Viajar al exterior desde Colombia está condicionado por un aspecto fundamental que determina el desarrollo de todo el proceso: disponer de un pasaporte vigente. Sin este documento debidamente actualizado, el viaje no puede iniciarse. Este procedimiento no es una sanción ni un protocolo reciente, sino un requerimiento operativo establecido en cada control migratorio.
La verificación en los aeropuertos del país es, por lo tanto, un proceso de doble filtro. Las aerolíneas, en primer lugar, examinan que el pasajero posea la documentación que exige el destino. A continuación, en el control de Migración Colombia, se procede a validar la autenticidad, vigencia y estado del pasaporte. Cualquier fallo en estas etapas determina un resultado unánime: el viajero queda imposibilitado de salir del país.
¿Sin pasaporte vigente? No podrás salir de Colombia
En términos concretos, si el pasaporte se encuentra vencido, deteriorado o no satisface las condiciones de lectura, el pasajero no podrá completar el proceso migratorio. Además, existe una exigencia común en destinos internacionales: que el documento tenga un periodo de vigencia mínima de entre 3 y 6 meses al momento de la entrada.
Para cualquier viaje internacional, Colombia estipula la presentación de un pasaporte válido y en vigor. Este requisito está fundamentado tanto en normativas nacionales como en tratados internacionales que regulan el traslado de personas entre naciones.
Este aspecto es fundamental ya que genera una situación común. Muchos viajeros consideran que es posible abandonar el país mientras el pasaporte no esté vencido; sin embargo, desconocen que el destino puede requerir un margen de validez adicional.

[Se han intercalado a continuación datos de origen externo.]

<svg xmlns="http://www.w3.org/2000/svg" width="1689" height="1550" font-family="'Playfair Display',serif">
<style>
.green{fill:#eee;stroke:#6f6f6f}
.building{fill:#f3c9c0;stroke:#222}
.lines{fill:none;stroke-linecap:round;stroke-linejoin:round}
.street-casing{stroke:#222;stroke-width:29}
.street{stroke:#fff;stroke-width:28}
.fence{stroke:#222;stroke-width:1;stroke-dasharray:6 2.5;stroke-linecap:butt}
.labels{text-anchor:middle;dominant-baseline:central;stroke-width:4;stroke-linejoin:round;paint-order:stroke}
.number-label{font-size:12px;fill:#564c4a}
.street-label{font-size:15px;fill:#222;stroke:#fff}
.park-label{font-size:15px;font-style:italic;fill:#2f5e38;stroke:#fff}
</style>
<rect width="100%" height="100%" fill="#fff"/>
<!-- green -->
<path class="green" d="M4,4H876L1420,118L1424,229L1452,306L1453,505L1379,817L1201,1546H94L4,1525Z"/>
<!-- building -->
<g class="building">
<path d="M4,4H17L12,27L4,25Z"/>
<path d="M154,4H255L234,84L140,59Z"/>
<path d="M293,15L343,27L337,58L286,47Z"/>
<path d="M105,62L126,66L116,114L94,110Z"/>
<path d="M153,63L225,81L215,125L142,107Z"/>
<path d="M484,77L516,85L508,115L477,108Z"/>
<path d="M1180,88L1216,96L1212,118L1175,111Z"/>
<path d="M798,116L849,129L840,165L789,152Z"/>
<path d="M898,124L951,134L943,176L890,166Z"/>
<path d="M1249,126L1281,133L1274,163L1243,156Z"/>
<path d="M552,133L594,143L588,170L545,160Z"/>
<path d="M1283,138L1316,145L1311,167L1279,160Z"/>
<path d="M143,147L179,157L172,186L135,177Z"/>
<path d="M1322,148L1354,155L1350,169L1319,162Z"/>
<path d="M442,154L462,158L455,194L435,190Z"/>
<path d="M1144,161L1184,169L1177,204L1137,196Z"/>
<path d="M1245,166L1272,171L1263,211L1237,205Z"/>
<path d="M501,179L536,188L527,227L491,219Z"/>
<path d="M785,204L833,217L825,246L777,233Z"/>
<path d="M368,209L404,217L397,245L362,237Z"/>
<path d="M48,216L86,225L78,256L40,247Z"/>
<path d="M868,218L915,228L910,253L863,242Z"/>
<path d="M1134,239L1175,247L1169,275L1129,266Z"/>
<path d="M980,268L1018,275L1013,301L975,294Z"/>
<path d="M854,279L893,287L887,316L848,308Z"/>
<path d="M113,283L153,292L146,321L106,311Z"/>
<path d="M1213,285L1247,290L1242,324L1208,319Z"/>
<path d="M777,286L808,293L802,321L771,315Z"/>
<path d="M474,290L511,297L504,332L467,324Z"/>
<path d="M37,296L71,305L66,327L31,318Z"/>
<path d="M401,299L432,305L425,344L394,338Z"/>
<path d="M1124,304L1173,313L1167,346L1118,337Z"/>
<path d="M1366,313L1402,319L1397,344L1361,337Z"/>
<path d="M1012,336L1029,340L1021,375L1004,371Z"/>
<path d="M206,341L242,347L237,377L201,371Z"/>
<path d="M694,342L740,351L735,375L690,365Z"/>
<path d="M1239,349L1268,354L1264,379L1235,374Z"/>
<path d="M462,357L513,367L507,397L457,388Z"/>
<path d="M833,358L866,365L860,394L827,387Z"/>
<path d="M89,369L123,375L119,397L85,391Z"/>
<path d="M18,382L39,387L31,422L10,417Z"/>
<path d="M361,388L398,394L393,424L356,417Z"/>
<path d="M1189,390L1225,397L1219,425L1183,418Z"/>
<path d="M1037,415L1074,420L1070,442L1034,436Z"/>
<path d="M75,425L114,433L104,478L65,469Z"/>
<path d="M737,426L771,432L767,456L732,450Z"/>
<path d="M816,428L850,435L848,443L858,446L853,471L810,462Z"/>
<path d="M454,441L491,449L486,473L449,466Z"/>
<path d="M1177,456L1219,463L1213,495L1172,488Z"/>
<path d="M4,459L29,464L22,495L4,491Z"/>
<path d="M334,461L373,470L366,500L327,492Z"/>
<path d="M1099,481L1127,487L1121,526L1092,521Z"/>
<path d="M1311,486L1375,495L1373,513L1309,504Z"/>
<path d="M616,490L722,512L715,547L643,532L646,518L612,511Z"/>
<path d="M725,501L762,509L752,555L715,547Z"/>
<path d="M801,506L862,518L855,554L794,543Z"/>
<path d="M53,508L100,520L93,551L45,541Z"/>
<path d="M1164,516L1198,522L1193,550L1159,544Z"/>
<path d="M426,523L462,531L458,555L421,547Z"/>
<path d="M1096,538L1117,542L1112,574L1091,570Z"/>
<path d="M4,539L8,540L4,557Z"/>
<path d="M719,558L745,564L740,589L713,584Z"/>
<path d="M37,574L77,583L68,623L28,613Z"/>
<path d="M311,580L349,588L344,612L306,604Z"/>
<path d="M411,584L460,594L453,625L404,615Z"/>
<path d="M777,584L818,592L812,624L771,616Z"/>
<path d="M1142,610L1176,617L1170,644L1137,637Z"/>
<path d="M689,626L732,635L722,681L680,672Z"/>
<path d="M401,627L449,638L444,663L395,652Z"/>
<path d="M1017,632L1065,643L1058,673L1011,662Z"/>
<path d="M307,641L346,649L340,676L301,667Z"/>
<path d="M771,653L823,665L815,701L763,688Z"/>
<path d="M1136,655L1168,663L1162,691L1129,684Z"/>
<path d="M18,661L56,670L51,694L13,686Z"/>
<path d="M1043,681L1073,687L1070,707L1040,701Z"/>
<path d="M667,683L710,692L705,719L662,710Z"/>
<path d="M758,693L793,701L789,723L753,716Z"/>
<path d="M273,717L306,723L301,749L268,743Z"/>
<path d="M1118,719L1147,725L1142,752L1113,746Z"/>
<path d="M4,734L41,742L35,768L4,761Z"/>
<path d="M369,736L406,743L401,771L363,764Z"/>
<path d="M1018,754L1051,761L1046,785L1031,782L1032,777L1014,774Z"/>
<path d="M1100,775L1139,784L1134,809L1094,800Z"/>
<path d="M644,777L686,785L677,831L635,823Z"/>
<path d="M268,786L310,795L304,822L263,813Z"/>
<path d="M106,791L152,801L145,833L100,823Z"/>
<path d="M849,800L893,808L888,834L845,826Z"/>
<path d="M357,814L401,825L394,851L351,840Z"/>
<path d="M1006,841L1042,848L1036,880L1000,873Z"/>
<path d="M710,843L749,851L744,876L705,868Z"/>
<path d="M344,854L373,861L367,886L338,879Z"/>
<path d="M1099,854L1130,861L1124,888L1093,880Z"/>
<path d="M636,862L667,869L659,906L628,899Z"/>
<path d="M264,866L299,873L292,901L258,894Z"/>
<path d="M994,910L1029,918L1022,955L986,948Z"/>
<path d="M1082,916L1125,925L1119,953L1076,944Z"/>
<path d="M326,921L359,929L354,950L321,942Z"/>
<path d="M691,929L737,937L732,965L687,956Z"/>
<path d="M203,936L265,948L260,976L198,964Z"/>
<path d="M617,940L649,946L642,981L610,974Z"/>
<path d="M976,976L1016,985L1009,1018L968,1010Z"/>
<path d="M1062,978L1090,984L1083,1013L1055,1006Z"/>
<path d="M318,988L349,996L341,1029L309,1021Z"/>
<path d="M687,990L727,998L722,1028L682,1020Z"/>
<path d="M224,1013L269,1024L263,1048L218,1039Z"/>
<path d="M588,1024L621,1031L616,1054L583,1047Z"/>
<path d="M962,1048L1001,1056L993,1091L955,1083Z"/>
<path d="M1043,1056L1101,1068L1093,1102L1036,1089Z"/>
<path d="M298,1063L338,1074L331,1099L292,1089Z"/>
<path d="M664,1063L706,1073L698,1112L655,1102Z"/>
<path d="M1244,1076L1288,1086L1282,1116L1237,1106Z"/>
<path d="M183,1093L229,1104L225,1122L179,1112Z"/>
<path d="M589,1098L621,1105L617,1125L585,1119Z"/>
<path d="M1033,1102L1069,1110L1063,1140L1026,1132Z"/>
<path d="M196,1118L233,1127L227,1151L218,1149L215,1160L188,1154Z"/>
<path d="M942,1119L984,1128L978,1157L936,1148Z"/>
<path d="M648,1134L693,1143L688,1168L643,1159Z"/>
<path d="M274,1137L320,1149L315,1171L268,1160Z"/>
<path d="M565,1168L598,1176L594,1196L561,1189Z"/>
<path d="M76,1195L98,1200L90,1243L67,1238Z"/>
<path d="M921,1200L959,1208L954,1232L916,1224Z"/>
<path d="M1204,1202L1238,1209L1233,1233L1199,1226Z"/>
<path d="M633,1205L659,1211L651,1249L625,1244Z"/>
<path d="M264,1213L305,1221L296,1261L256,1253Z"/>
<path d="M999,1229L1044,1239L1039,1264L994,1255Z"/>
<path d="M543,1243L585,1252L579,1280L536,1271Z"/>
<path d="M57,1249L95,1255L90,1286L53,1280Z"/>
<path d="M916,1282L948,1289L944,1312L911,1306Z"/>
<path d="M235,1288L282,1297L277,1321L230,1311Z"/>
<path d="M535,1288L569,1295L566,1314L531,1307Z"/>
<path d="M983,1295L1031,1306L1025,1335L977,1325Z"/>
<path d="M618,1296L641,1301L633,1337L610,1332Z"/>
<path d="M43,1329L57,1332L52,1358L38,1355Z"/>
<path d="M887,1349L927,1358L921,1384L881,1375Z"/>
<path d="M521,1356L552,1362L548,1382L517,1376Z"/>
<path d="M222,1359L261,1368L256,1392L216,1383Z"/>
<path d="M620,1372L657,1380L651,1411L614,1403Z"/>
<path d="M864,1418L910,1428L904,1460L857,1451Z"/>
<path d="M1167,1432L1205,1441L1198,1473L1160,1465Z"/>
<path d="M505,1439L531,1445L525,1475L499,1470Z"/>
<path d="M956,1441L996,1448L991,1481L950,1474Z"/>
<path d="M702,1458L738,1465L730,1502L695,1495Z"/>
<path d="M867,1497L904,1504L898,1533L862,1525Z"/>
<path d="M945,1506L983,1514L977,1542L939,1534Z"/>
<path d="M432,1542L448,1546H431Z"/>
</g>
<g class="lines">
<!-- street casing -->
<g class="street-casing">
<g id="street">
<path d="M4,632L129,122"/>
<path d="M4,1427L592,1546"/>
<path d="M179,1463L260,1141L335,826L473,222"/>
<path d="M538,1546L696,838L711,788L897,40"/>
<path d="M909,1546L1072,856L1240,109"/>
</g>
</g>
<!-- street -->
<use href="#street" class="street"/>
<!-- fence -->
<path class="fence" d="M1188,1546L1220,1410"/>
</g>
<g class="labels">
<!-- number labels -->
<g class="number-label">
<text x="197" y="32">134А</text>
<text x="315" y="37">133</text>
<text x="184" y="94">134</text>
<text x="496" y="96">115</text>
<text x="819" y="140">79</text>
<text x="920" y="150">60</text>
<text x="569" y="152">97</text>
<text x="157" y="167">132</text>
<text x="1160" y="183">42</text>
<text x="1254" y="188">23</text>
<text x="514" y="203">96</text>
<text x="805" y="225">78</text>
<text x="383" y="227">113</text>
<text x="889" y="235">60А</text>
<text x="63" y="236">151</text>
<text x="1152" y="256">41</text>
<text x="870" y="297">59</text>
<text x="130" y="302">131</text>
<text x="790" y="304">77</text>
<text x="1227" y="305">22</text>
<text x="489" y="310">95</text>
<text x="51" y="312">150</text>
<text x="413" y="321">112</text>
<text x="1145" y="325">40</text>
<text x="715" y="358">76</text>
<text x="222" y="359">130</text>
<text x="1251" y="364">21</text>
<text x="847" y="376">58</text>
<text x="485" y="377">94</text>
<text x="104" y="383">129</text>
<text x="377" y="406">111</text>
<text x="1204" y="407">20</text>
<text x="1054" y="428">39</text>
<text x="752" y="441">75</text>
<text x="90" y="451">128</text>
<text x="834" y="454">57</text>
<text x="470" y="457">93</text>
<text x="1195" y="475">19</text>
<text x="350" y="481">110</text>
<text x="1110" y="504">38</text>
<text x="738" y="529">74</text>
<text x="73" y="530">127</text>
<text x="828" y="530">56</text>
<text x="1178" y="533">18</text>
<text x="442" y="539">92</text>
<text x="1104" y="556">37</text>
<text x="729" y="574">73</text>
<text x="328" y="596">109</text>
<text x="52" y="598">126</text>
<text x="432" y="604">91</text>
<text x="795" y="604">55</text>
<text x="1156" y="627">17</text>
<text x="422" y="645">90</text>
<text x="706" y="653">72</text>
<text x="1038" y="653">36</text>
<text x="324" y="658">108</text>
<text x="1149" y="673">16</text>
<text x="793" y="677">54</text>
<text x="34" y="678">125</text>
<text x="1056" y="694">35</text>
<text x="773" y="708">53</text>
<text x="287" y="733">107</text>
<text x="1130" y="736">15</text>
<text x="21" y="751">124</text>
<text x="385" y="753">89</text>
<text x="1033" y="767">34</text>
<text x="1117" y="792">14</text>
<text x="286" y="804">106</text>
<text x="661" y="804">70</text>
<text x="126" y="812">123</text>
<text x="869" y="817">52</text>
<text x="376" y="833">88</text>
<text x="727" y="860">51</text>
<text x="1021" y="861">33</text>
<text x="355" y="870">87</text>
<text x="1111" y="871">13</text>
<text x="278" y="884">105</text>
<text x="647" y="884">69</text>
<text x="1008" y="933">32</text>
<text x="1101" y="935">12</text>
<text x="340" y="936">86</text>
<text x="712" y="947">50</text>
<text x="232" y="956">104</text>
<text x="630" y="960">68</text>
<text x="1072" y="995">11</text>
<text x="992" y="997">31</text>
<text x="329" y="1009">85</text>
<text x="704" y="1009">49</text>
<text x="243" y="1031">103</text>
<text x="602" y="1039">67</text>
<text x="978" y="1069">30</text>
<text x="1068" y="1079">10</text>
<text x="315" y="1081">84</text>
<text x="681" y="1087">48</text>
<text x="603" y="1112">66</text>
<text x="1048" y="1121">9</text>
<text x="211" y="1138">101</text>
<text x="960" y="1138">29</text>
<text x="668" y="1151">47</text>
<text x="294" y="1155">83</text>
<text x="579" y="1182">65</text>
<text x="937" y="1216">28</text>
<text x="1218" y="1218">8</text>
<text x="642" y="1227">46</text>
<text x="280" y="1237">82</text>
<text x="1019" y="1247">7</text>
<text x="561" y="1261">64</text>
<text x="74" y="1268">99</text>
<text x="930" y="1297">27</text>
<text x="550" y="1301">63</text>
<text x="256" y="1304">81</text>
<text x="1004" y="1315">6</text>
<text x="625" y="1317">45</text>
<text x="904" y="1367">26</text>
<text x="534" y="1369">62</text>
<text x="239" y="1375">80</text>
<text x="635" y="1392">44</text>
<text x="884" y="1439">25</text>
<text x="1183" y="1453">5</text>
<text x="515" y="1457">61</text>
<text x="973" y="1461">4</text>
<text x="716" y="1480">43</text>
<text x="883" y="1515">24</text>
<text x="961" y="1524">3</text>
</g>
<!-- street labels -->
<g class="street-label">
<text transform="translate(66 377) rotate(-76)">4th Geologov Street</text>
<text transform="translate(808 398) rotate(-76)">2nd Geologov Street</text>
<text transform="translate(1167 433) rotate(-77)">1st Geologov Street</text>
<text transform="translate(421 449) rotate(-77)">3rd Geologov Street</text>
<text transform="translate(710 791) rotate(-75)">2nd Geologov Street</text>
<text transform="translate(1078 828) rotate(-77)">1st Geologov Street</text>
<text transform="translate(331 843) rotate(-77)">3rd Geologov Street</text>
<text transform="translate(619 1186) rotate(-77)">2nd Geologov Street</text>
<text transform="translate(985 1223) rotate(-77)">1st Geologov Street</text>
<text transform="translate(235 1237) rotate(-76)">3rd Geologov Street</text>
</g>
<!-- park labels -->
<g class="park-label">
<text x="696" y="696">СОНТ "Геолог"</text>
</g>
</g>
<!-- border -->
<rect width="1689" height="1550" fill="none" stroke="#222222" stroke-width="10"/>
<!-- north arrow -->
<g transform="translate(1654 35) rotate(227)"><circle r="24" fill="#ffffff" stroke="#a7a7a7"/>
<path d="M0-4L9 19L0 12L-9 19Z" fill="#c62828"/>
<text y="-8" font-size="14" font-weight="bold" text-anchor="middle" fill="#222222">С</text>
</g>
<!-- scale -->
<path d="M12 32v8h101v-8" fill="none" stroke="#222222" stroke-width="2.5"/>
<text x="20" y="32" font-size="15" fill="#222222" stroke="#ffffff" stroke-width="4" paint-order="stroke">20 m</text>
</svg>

En tales casos, la consecuencia es directa: el embarque es denegado incluso antes de llegar al control migratorio.
Momento clave: dónde pueden frenar tu viaje
El primer filtro se lleva a cabo durante el check-in. Las aerolíneas tienen la responsabilidad de verificar que el pasajero cumpla con todos los requisitos establecidos por el país de destino, lo que incluye el estado del pasaporte. En caso de que el documento no sea válido o carezca de la vigencia necesaria, la compañía puede denegar el embarque para evitar posibles sanciones internacionales.
Si el viajero supera este primer control, el siguiente paso es el procedimiento ante Migración Colombia. En esta instancia, la documentación es revisada de manera oficial. Cualquier inconsistencia puede resultar en la imposibilidad de autorizar la salida del país, a pesar de contar con el pasaje emitido y el equipaje ya despachado.
Este doble control constituye, en la práctica, la determinación final del viaje. No se permite margen de interpretación ni se admiten excepciones operativas: si el documento no cumple con los requisitos, el proceso se interrumpe.
El error que deja a miles sin viajar y cómo evitarlo
En este contexto, existe un factor adicional: la postergación en el trámite de renovación. En situaciones de alta demanda, la obtención de un turno puede tardar varios días o incluso semanas, lo que puede dejar a numerosos viajeros sin el tiempo necesario para regularizar su situación antes de su viaje.
La conclusión se halla no en una normativa que impida el viaje, sino en la operativa del sistema. La falta de renovación del pasaporte no acarrea una sanción directa; sin embargo, su consecuencia inmediata es que el viaje no se realiza.
Un inconveniente frecuente no radica en poseer un pasaporte totalmente vencido, sino más bien en contar con uno próximo a vencer. Este se presenta como el error más común entre los viajeros internacionales.
Numerosos países, incluyendo destinos recurrentes para colombianos como los de la Unión Europea, requieren que el pasaporte tenga una vigencia mínima luego de la fecha de salida prevista. El incumplimiento de este requisito puede resultar en la exclusión del viaje, a pesar de que el documento continúe siendo válido en Colombia.